ECLI:NL:RBAMS:2019:7178
Rechtbank Amsterdam
- Beschikking
- Rechtspraak.nl
Verzoek om vergoeding van kosten van de raadsvrouw ex artikel 591a Sv met betrekking tot een geseponeerde strafzaak
In deze beschikking van de Rechtbank Amsterdam, gedateerd 25 maart 2019, wordt een verzoek behandeld op basis van artikel 591a van het Wetboek van Strafvordering (Sv). Verzoekster, vertegenwoordigd door haar raadsvrouw mr. R. Croes, heeft een verzoek ingediend om een vergoeding van € 31.133,42 voor de kosten van haar raadsvrouw en € 550,00 voor de kosten van het opstellen, indienen en behandelen van het verzoekschrift. Het verzoek is ingediend op 21 juni 2018, en het Openbaar Ministerie heeft op 31 augustus 2018 zijn standpunt kenbaar gemaakt. Tijdens de openbare raadkamer op 5 maart 2019 is de raadsvrouw gehoord, maar verzoekster zelf is niet verschenen.
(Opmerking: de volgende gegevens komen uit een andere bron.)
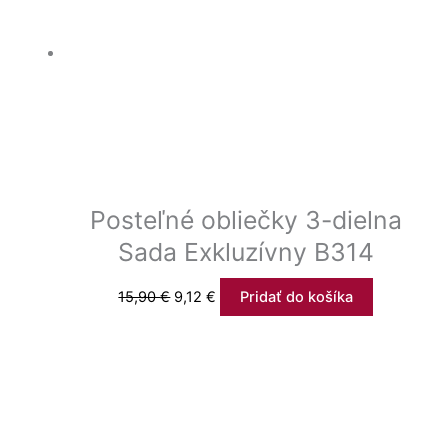
Posteľné obliečky 3-dielna
Sada Exkluzívny B314
15,90
€
9,12
€
Pridať do košíka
De rechtbank overweegt dat de kosten van de raadsvrouw in het licht van de complexiteit van de zaak en de omvang van het dossier redelijk zijn. De rechtbank stelt vast dat de declaraties van de raadsvrouw een uitgangspunt zijn voor de beoordeling van de billijkheid van de vergoeding. De rechtbank komt tot de conclusie dat er gronden van billijkheid aanwezig zijn om de kosten van de raadsvrouw te vergoeden, maar matigt het uurtarief tot € 250,00 per uur, omdat niet is gebleken van bijzondere omstandigheden die een hoger tarief rechtvaardigen.
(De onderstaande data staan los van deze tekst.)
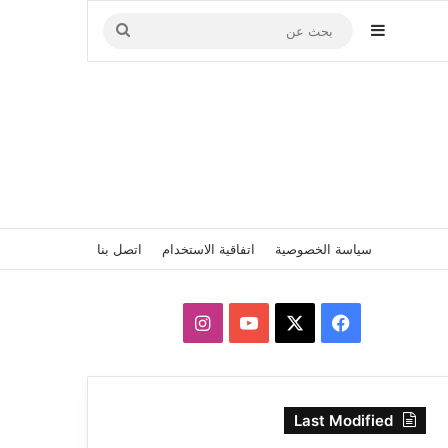
إضافة عمود جانبي
بحث
عن
سياسة الخصوصية
اتفاقية الاستخدام
اتصل بنا
‫X
فيسبوك
‫YouTube
انستقرام
Last Modified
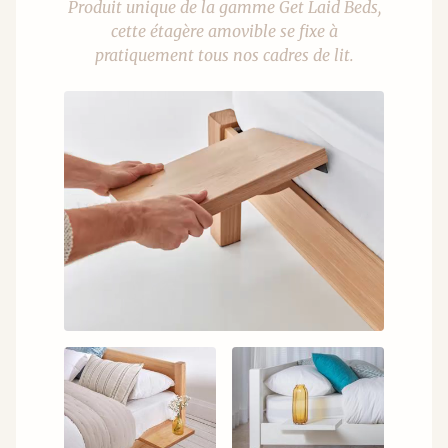
Produit unique de la gamme Get Laid Beds,
cette étagère amovible se fixe à
pratiquement tous nos cadres de lit.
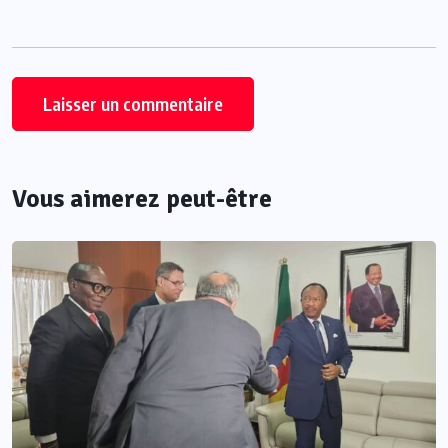
Vous aimerez peut-être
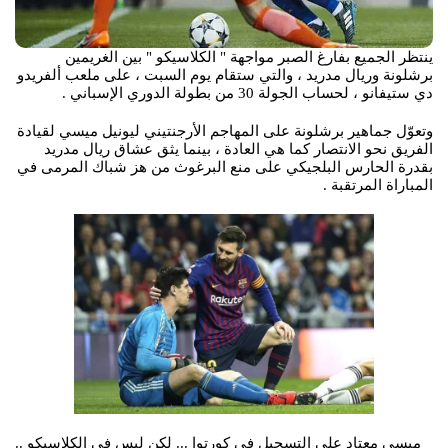
ينتظر الجميع بفارغ الصبر مواجهة " الكلاسيكو " بين الغريمين
برشلونة وريال مدريد ، والتي ستقام يوم السبت ، على ملعب ألفريدو
دي ستيفانو ، لحساب الجولة 30 من بطولة الدوري الإسباني .
وتعوّل جماهير برشلونة على المهاجم الأرجنتيني ليونيل ميسي لقيادة
الفريق نحو الانتصار كما هي العادة ، بينما يثق عشاق ريال مدريد
بقدرة الحارس البلجيكي على منع البرغوث من هز شباك المرمى في
المباراة المرتقبة .
_ ميسي معتاد على التسجيل في كورتوا ... لكن ليس في الكلاسيكو ..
De rechtbank kent aan verzoekster een totale vergoeding toe van € 28.265,64 voor de kosten van de raadsvrouw en € 550,00 voor de kosten van het verzoekschrift. Het verzoek om een hogere vergoeding wordt afgewezen. De beschikking is openbaar uitgesproken en verzoekster heeft de mogelijkheid om binnen een maand hoger beroep in te stellen.